Run All Night
New film Run All Night presents its two main protagonists Jimmy Conlon (Liam Neeson) and Shawn Maguire (Ed Harris) as long-time best friends who grew up in the mob underworld of New York. Shawn has now built his own empire and employs Jimmy in his ranks as a hitman. They both have grown-up sons of about the same age – Mike Conlon (Joel Kinnaman) and Danny Maguire (Boyd Holbrook) – who, having also been brought up in the same environment, drift apart to different life paths as adults. Mike severs all ties with his notorious father and moves away to lead a regular life as a working family man, while Danny sticks around and ends up a drug addicted screw-up simply hanging on his father’s coattails.
One evening, Mike, now a limo driver, takes two clients to an appointment in his old neighbourhood. Unknown to him, they happen to be on a drug deal with Danny. The deal goes horribly wrong, and somehow innocent Mike finds himself Danny’s target, only seconds from being shot when his estranged father steps in and shoots his bosses’ boy to save his own son’s life.
The above might sound like too deep a foray into the synopsis for a critical review, but this is also what happens to be the film’s main downfall: its premise. Everything is done to set up an epic gangster film, and this is what makes it that bit more disappointing when the final product turns out to be but a run-of-the-mill action thriller. All the usual underworld codes are thrown haphazardly into the story; the family and business motto, radical loyalties, corrupt police, and even a restaurant scene with intense dialogue between the two protagonists reminiscent of Pacino and De Niro’s in Heat.
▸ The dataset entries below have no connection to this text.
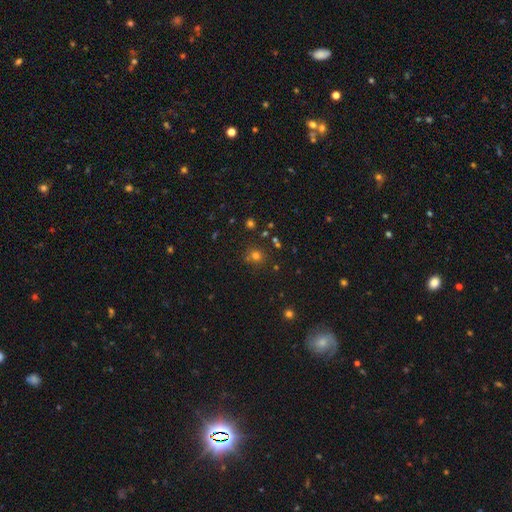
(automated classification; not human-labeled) Q: Smooth or featured?
A: smooth (67%); runner-up: star or artifact (25%)
Q: How rounded?
A: round (85%); runner-up: in between (14%)
Q: Merging?
A: none (74%); runner-up: minor disturbance (11%)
Then it seems the producers realised they lacked the script and cast to pull off a classic mob film and decided to hedge their bets anyway by placing it somewhere in between.
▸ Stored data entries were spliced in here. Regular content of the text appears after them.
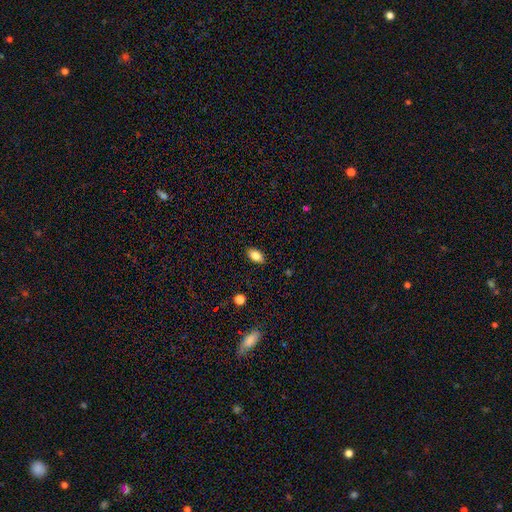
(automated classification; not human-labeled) Smooth or featured?
  - smooth: 83% *
  - star or artifact: 9%
  - featured or disk: 9%
How rounded?
  - in between: 91% *
  - round: 6%
  - cigar-shaped: 3%
Merging?
  - none: 88% *
  - minor disturbance: 9%
  - major disturbance: 2%
  - merger: 1%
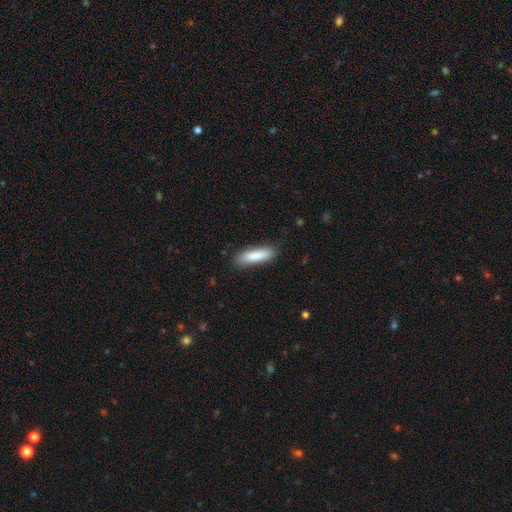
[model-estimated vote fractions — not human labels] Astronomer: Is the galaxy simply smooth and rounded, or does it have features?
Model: smooth — 86%.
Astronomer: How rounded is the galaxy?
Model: cigar-shaped — 66%.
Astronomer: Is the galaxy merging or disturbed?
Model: none — 85%.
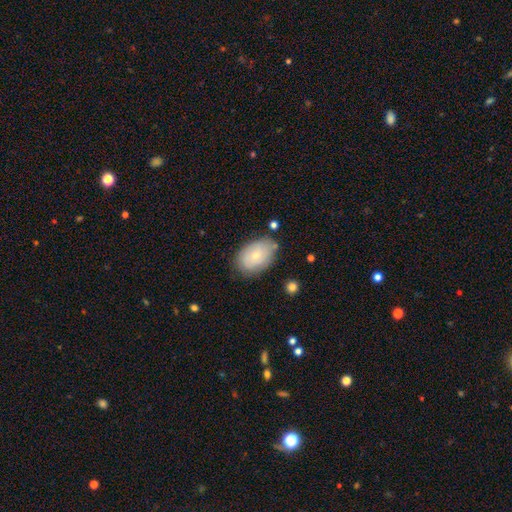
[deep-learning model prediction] This is likely a smooth galaxy (70%). How rounded: clearly in between (88%). Merging: likely none (73%).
Harris is passable as a mob boss, but Neeson finds himself the contrived hero from Taken again, with nothing but schemed action sequences and the occasional self-pitying whimper that does little to add depth to his character. The same goes for the other supporting cast; the script doesn’t give them a lot to work with, but you suspect that most of them would have nonetheless been out of depth in the kind of gangster story that this film is trying to be.
Run All Night would have been a decent thriller were it not for the lingering taste it leaves of a back-up meal served when the oven blows up and the chef can’t deliver on the bigger promise. It has pace and some smart action that may keep you engaged for most of the two hours of its running time, even if only to forget it as you step out of the cinema.
ME Oren
Run All Night is released nationwide on 13th March 2015.